## Problem 1:
List every source the geoengineering passage cites for its information.
## Problem 2:
Print the lines of the records starting at the first line and ending at the line containing "List the series in order of their peak", both included, with no changes.

Supplied passage below:

Geoengineering is the term used to describe the manipulation of weather to combat the effects of global warming, according to the Oxford Geoengineering Programme. These methods are generally split into two categories — carbon dioxide removal and solar geoengineering.
Removing greenhouse gases from the atmosphere helps to prevent the sun’s warmth being trapped in Earth’s lower atmosphere and reduce ocean acidification. Meanwhile solar geoengineering is an attempt to reflect sunlight back into space. Here are some of the proposed and existing geoengineering processes, designed to alter the climate.
Should we control the weather?
It may be the topic of daily small talk, but the weather and its changing states has a big impact on individuals, localized areas and the planet as a whole. In some countries prolonged drought creates harsh, dry conditions, while others are constantly threatened by surges of floodwater. Severe weather varies drastically from country to country, but according to the United Nations, one change in climate is common worldwide — global temperatures continue to steadily increase.
As modern technology advances and our understanding of meteorological processes grows, scientists are discovering new ways to control the weather. Instead of succumbing to nature's schedule, projects are in place to make the skies rain, remove carbon dioxide from the atmosphere and prevent extreme weather events such as hurricanes and flooding.
Related: Can we stop Earth from heating up?
While sometimes it may be simply convenient to manipulate the weather, it may also at times be essential. The goal of geoengineering is to protect the planet. However, some scientists believe humans shouldn't play with environment, according to Nature. The outcome may appear positive when analyzed in theory, and with the knowledge we possess, but what about the consequences we are unaware of? As humans, we have played a significant role in climate change, and many believe that in order to control the weather for the better we should focus on naturally reversing our actions. This includes using less fossil fuels and preserving plant life.
Cloud seeding and its origins
Cloud seeding is a method used to make clouds rain. Using aircraft, drones or rockets, small particles of silver or lead iodide are released into the sky. Because these particles have a similar structure to ice, the water droplets in the cloud–which are too small to fall as rain– surround the silver iodide, according to Encyclopaedia Britannica. As the water and silver iodide combine, ice crystals form. Eventually, the ice crystals become too heavy to remain in the air. As they fall, they melt to become raindrops.

End of Supplied passage.
Data extract below:

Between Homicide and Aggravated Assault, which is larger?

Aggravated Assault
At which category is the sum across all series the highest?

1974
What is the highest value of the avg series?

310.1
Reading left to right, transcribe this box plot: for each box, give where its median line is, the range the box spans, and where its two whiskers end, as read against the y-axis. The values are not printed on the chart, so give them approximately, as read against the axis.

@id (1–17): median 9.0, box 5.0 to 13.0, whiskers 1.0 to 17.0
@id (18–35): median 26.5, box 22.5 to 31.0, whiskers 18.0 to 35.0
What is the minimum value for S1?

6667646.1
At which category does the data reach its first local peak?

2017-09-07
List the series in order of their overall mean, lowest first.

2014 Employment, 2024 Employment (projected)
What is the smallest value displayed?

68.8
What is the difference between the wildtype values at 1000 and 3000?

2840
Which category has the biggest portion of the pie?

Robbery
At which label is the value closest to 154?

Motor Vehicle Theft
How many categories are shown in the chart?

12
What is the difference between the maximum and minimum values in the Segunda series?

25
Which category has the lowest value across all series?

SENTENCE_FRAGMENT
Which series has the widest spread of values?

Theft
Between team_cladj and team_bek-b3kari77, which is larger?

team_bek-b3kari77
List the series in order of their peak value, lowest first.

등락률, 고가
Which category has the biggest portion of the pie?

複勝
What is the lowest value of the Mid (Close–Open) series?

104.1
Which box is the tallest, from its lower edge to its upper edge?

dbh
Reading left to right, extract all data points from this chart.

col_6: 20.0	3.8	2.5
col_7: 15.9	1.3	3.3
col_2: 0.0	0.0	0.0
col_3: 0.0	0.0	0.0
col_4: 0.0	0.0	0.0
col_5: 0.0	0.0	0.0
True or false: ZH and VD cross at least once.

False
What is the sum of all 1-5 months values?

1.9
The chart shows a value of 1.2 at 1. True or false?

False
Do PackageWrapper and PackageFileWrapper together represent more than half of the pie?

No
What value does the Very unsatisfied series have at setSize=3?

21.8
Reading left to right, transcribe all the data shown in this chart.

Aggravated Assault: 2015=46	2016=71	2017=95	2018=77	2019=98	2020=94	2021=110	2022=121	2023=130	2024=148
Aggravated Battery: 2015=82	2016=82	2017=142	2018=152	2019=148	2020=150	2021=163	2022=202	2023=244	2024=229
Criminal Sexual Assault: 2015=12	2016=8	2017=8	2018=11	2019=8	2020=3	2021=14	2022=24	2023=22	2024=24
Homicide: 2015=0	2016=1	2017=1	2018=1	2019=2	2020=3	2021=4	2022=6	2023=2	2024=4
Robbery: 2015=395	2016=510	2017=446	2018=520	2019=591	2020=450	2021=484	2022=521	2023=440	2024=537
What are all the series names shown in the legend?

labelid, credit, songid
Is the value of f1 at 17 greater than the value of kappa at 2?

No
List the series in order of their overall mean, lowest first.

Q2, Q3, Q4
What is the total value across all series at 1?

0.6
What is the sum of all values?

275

End of Data extract.

## Exercise result 1:
- Oxford Geoengineering Programme
- United Nations
- Nature
- Encyclopaedia Britannica

## Exercise result 2:
Between Homicide and Aggravated Assault, which is larger?

Aggravated Assault
At which category is the sum across all series the highest?

1974
What is the highest value of the avg series?

310.1
Reading left to right, transcribe this box plot: for each box, give where its median line is, the range the box spans, and where its two whiskers end, as read against the y-axis. The values are not printed on the chart, so give them approximately, as read against the axis.

@id (1–17): median 9.0, box 5.0 to 13.0, whiskers 1.0 to 17.0
@id (18–35): median 26.5, box 22.5 to 31.0, whiskers 18.0 to 35.0
What is the minimum value for S1?

6667646.1
At which category does the data reach its first local peak?

2017-09-07
List the series in order of their overall mean, lowest first.

2014 Employment, 2024 Employment (projected)
What is the smallest value displayed?

68.8
What is the difference between the wildtype values at 1000 and 3000?

2840
Which category has the biggest portion of the pie?

Robbery
At which label is the value closest to 154?

Motor Vehicle Theft
How many categories are shown in the chart?

12
What is the difference between the maximum and minimum values in the Segunda series?

25
Which category has the lowest value across all series?

SENTENCE_FRAGMENT
Which series has the widest spread of values?

Theft
Between team_cladj and team_bek-b3kari77, which is larger?

team_bek-b3kari77
List the series in order of their peak value, lowest first.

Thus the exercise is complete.